▸ **TASK DESCRIPTION**: In the comments about asylum for Snowden, what does one commenter say they heard Biden threatened to take away from Ecuador?

Top of GIVEN PASSAGE

Why should Ecuador take all the risks and suffer America's displeasure by giving Snowdon asylum if Assage is going to come away with all the credit?

what I heard is that biden threatened to take away Ecuador's free trade agreement. That's pretty strong stuff.

I think Assange made a good point the other day. How can you take away the passport and rights of someone that you haven't even sentenced or charge? He is not even given the rights to seek asylum. The guy is not charged with anything!

Putin's comment was very interesting. His message is clear. He is telling Washington that Snowden will be permitted to sit safely in Moscow and ensure a continuous drip feed of very bad news days unless the US begs him to offer Snowden asylum and bring it to an end.

This way the offer of asylum cannot be presented as any kind of unfriendly act.

Bottom of GIVEN PASSAGE
Top of DATA UNDER STUDY

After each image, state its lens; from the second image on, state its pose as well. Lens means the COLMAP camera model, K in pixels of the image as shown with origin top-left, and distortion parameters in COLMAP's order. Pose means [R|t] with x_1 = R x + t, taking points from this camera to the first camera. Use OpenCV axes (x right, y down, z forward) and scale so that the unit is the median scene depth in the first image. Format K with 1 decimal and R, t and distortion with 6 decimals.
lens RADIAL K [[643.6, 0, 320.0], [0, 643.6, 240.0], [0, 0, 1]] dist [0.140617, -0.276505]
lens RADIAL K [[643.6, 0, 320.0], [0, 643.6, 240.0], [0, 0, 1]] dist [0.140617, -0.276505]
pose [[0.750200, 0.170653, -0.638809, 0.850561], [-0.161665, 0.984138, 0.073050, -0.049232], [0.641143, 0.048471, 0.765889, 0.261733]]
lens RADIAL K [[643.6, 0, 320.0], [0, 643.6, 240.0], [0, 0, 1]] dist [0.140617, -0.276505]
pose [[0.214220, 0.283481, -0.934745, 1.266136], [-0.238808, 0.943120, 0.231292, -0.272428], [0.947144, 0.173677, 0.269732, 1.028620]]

Bottom of DATA UNDER STUDY
Top of DATA UNDER STUDY

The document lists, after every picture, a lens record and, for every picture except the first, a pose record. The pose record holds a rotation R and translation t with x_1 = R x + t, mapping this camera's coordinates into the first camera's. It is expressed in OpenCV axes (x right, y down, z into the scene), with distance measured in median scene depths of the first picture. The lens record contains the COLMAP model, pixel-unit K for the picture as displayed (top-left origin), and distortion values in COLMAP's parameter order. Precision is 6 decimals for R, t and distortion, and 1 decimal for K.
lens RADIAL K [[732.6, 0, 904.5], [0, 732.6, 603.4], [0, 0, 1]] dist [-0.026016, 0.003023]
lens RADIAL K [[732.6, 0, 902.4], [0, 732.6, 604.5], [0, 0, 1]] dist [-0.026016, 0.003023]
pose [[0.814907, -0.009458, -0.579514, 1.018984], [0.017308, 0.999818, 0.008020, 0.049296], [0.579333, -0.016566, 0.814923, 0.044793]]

Bottom of DATA UNDER STUDY
Top of DATA UNDER STUDY

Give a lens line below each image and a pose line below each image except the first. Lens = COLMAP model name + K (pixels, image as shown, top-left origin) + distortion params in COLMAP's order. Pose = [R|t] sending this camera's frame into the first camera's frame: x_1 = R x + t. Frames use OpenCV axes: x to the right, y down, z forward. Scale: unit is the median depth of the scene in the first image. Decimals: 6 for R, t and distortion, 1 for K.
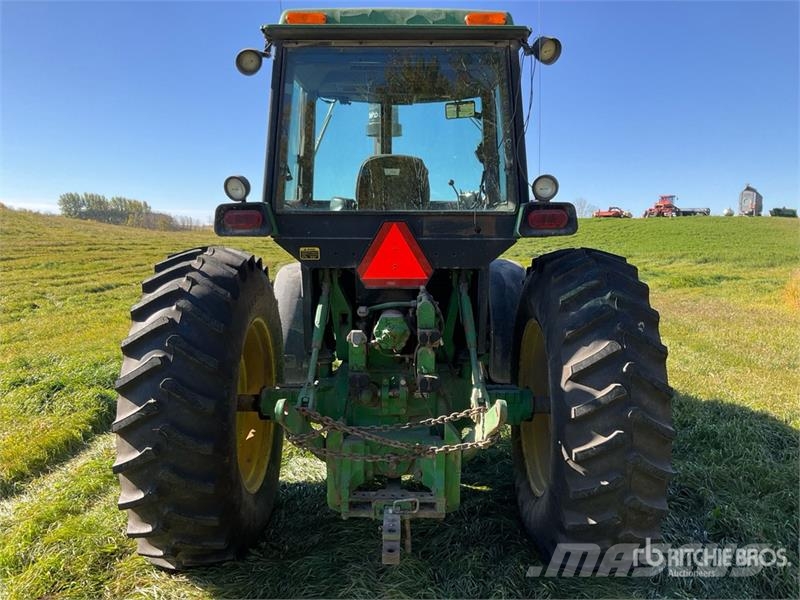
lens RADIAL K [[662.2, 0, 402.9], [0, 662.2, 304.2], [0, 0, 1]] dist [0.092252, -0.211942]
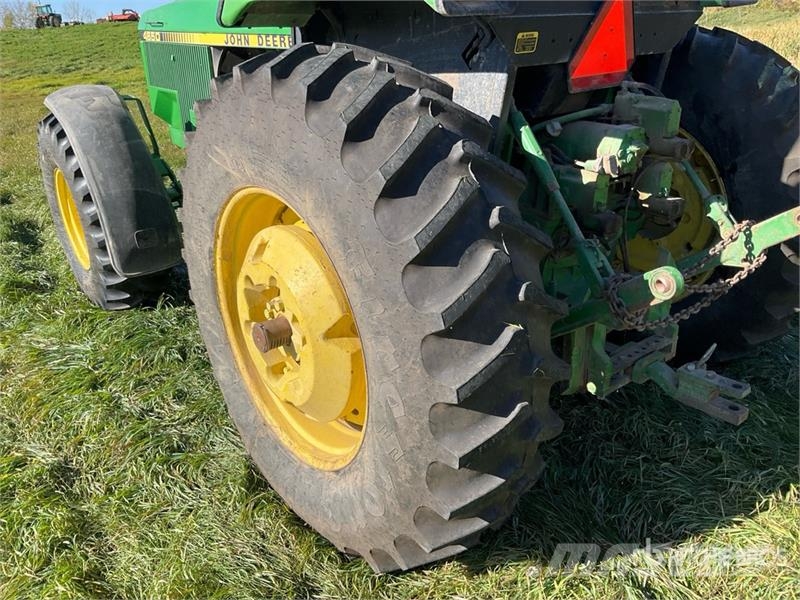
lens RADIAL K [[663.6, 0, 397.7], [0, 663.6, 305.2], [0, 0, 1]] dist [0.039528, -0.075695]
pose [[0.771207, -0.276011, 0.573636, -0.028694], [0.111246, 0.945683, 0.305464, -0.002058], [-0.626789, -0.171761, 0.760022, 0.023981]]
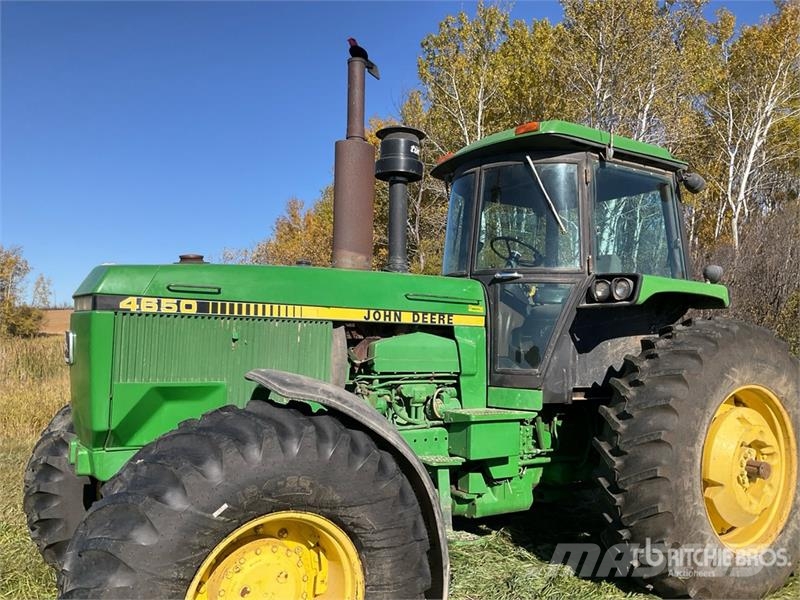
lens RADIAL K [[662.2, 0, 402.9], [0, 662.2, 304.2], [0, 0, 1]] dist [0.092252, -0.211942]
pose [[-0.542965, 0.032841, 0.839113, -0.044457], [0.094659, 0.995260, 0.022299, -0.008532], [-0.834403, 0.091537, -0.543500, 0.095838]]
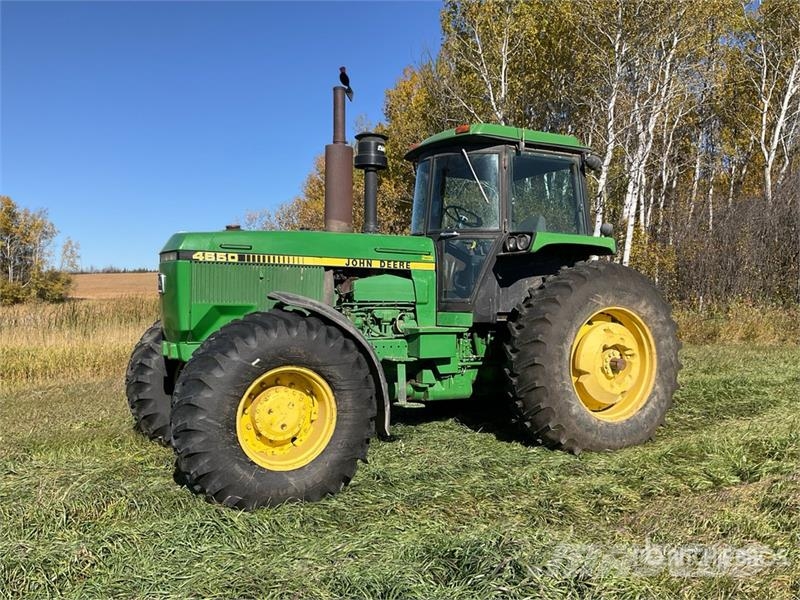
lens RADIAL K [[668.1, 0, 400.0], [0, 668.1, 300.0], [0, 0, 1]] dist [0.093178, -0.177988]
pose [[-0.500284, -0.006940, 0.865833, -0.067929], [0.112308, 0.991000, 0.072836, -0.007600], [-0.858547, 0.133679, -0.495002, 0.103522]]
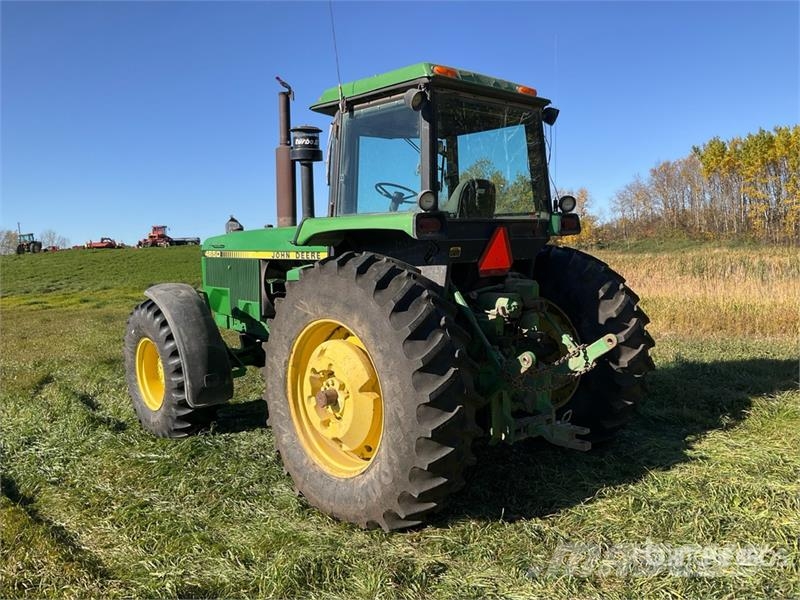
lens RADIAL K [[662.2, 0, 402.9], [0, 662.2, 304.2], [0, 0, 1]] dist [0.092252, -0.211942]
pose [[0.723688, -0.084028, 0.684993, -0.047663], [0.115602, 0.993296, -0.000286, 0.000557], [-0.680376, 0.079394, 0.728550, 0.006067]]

Bottom of DATA UNDER STUDY

▸ **TASK RESPONSE**: Ecuador's free trade agreement.